Em 2005, um HC foi impetrado em favor da chimpanzé Suíça para sua transferência do Zoológico de Salvador/BA para um local de proteção em Sorocaba/SP, mas ela faleceu antes da decisão.
Em 2021, a égua Fada impetrou um HC, pedindo para viver em liberdade e não ser mais submetida a trabalhos forçados. Após sofrer maus-tratos, Fada foi resgatada pelo Centro de Controle de Zoonoses de Campos dos Goytacazes/RJ. Um santuário e uma clínica de equoterapia disputaram sua guarda.
Negativas
Por outro lado, a 1ª câmara Especializada Cível do TJ/PB negou, em 2021, a possibilidade de um cachorro ser parte em processo judicial. O colegiado confirmou, de forma unânime, decisão da 5ª vara Cível de João Pessoa.
No caso, o cão Chaplin buscava indenização por danos morais contra um edifício e uma construtora, mas a Corte considerou que animais não têm capacidade processual, conforme previsto no CC e no CPC.
O relator, juiz convocado Inácio Jário Queiroz de Albuquerque, destacou que, embora a Constituição reconheça a proteção dos animais, isso não os qualifica como sujeitos de direitos com personalidade jurídica
Veja o acórdão.
No Ceará, o cão Beethoven, vítima de disparo de arma de fogo que perfurou seu globo ocular, “assinou” uma petição judicial com sua patinha.
No entanto, em 2023, o juiz de Direito Hugo Gutparakis, da 2ª vara de Granja/CE, extinguiu a ação devido à irregularidade processual. O magistrado reconheceu que o tutor ou o MP poderiam representar o animal e concedeu prazo para corrigir a inicial.
Ainda assim, determinou medidas protetivas para Beethoven, incluindo a proibição de aproximação pelo agressor e multas de até R$ 50 mil em caso de reincidência.
Apesar da tentativa de recurso, o TJ/CE manteve a decisão de extinguir a ação.
Leia a decisão.
No legislativo
Em 2019, o plenário do Senado aprovou PL que cria o regime jurídico especial para os animais.

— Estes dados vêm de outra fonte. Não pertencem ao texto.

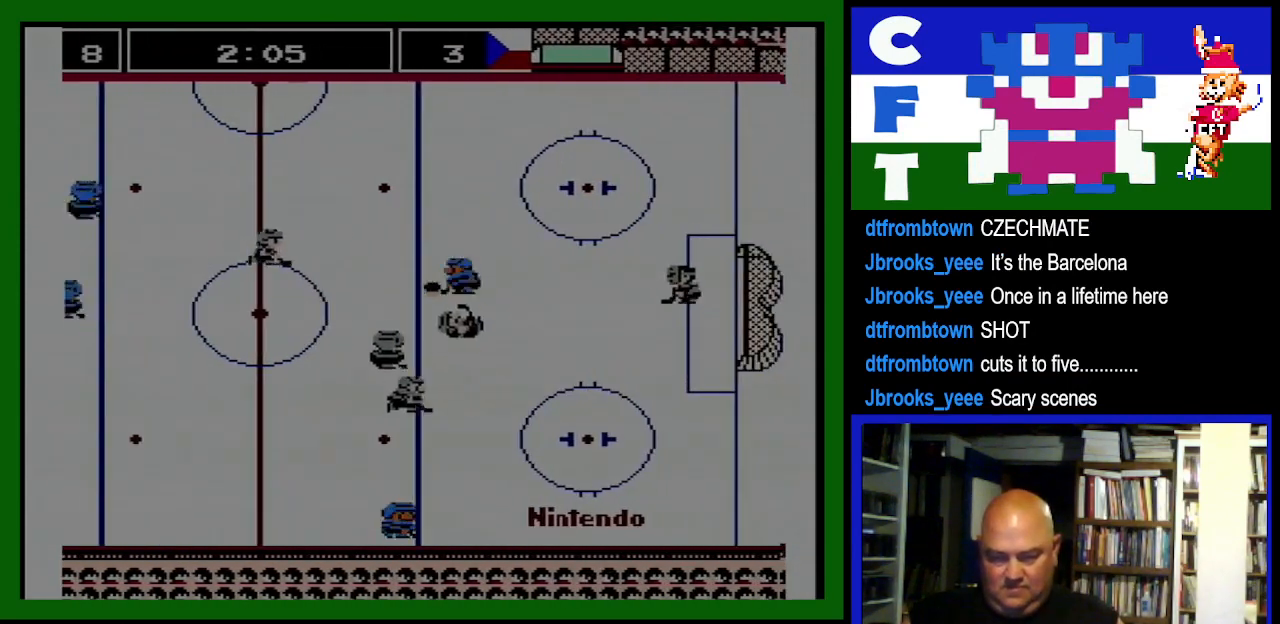
{"dt_ms": 500, "buttons": ["DPAD_DOWN", "DPAD_RIGHT"], "events": [[33, "DPAD_RIGHT", "down"], [67, "B", "down"], [67, "DPAD_UP", "up"], [133, "DPAD_DOWN", "down"], [167, "B", "up"], [300, "B", "down"], [333, "DPAD_DOWN", "up"], [367, "B", "up"], [367, "DPAD_DOWN", "down"], [400, "DPAD_DOWN", "up"], [500, "DPAD_DOWN", "down"]]}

De acordo com o texto aprovado no PLC 27, os animais não poderão mais ser considerados “coisas”. Como foi modificada no Senado, a matéria retorna para a Câmara dos Deputados. Agora, aguarda ser pautado na CAPADR – Comissão de Agricultura, Pecuária, Abastecimento e Desenvolvimento Rural.
Em 2021, foi apresentado na Câmara, o PL 145, que altera o CPC para permitir que animais não-humanos possam ser, individualmente, parte em processos judiciais, sendo representados pelo Ministério Público, pela Defensoria Pública, por associações de proteção dos animais ou por quem detenha sua tutela, ou guarda. O texto tramita na Câmara dos Deputados e aguarda ser pautado na CMADS – Comissão de Meio Ambiente e Desenvolvimento Sustentável.